Unincorporated community in Ohio, U.S.

Bogart is an unincorporated community in eastern Perkins Township, south of Sandusky, in Erie County, Ohio, United States. It is centered on the intersection of Bogart Road and U.S. Route 250, 1,500 feet south of the State Route 2 interchange with US 250. The center of Bogart is also 1,500 feet west of the boundary between Perkins and Huron townships. Bogart is pronounced locally boh-girt. It is part of the Sandusky Metropolitan Statistical Area.

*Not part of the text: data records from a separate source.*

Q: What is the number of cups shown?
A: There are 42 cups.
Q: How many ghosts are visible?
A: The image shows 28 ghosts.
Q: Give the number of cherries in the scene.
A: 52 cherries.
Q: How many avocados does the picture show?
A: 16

Prior to 1957, Bogart was a fairly quiet rural community. To the southwest, though, lay an unused tract of 9,000 acres (36 km^{2}) that had been the site of a World War II munitions factory. In 1957 NASA acquired part of this tract for its Plum Brook Station and by 1963 had acquired the rest of the tract to build additional facilities there.

Plum Brook Station brought unprecedented growth to Bogart in the form of single-family housing subdivisions, condominium apartments, motels, restaurants and other businesses. Kalahari Resort and Convention Center is located one mile south of Bogart on the east side of US 250. On December 21, 2007, Kalahari Sandusky completed a major expansion of its indoor waterpark and now bills itself "America's Largest Indoor Waterpark.

==Transportation==
US 250 is the main north-south highway through Bogart, while State Route 2 is the major east-west limited-access highway through the area. Bogart Road also runs east-west from Huron on the east to Castalia on the west. Taylor Road used to run southwest to Bloomingville from US 250 just south of Bogart Road, but it is now interrupted by Plum Brook Station.